BOSTON – There might not have been a coming-of-age walk through the desert that showed Brad Marchand the right way to play his role in the NHL, but there were plenty of skates to the penalty box for him to contemplate his future.

Now in his first full season with the Bruins after a couple years spent mostly trying to perfect his peskiness in the American Hockey League, it seems Marchand’s maturity is as much of an asset to his team as his speed, hands and – of course – ability to make players want to get at him like Wile E. Coyote chasing the Road Runner.

Marchand played a huge role in the Bruins’ 5-2 win over the New York Islanders tonight at TD Garden, with the shorthanded goal that put Boston up 2-1 late in the second period. The score tied him for the league lead in shorthanded tallies with three.

However, more telling about how far the 5-foot-9 Marchand has come from his days sparking bench-clearing brawls with the Providence farm club and putting Boston in shorthanded situations rather than drawing them in his first cup of coffee with the parent club came earlier in the second period.

As Marchand carried the puck into the Islanders end, defenseman Jack Hillen skated over from the Bruins winger’s side and upended Marchand with a low hit and some skate-on-skate contact that sent Marchand head over heels. The Bruins maintained possession of the puck, and Marchand got up, dusted himself and headed for the net.

In the past, a hit like Hillen’s might’ve been cause for a self-defeating bit of retaliation.

“I might’ve done something stupid after that before. … Most of the time, I might’ve given him a crosscheck or a slash back. But I’ve got to get away from that stuff,” said Marchand after the game.

Defenseman Adam McQuaid has been Marchand’s teammate in Boston and Providence for a few years. He has witnessed the change in Marchand.

“I think that is just his maturity and his experience,” said the blueliner. “I think he’s learned from past experiences. When you’re a first-year play, you have to make sure that if you draw a penalty that you’re not retaliating.”

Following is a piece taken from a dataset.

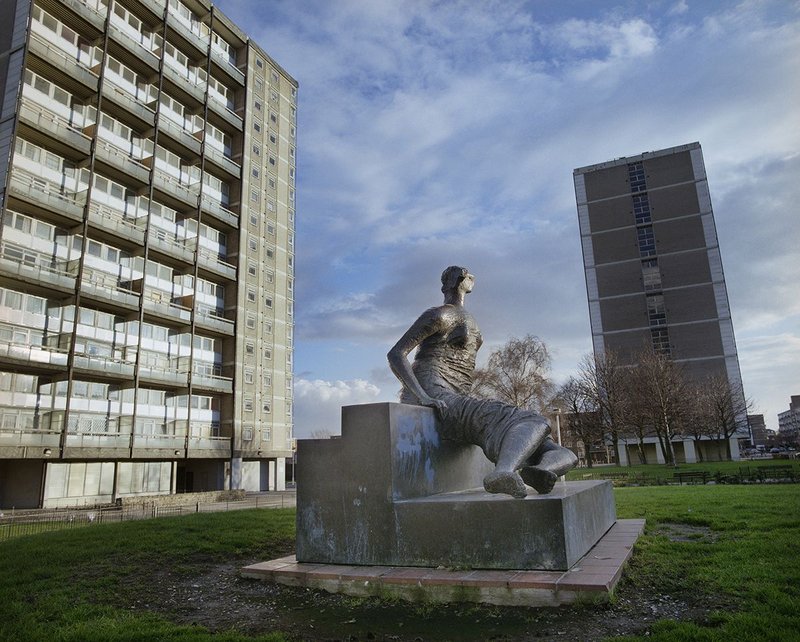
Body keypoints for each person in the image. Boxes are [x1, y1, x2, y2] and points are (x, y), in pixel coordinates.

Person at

According to stats compiled by the Web site Behind the Net, Marchand this season has drawn one penalty per 60 minutes and been called for one penalty per 60 minutes. However, when you factor in the couple borderline calls that went against him – some because of the reputation that preceded him from the AHL to the NHL, and part because of just a call being missed – Marchand is ahead of the game.

That’s what Boston hoped for him not just when he showed up for training camp this season, but when the Bruins drafted Marchand with a third-round pick back in ’06. They knew they were importing a hell-raiser with ability.

Sure, there are still times that head coach Claude Julien has to pull back Marchand’s reins. And the Nova Scotia native says that there are times the referees let him off with a warning. There were times in the past though that that might not have been enough to keep Marchand from letting his temper and pig-in-slop love for causing a ruckus win out over what was best for him and his team.

The Bruins showed faith in Marchand from the outset this season. Julien and his staff encouraged Marchand to muck it up and they used him on the penalty kill and in key defensive situations from Day One. He’s rewarded them not just with production, but maturity.

Yes, little Brad Marchand is all grown up now.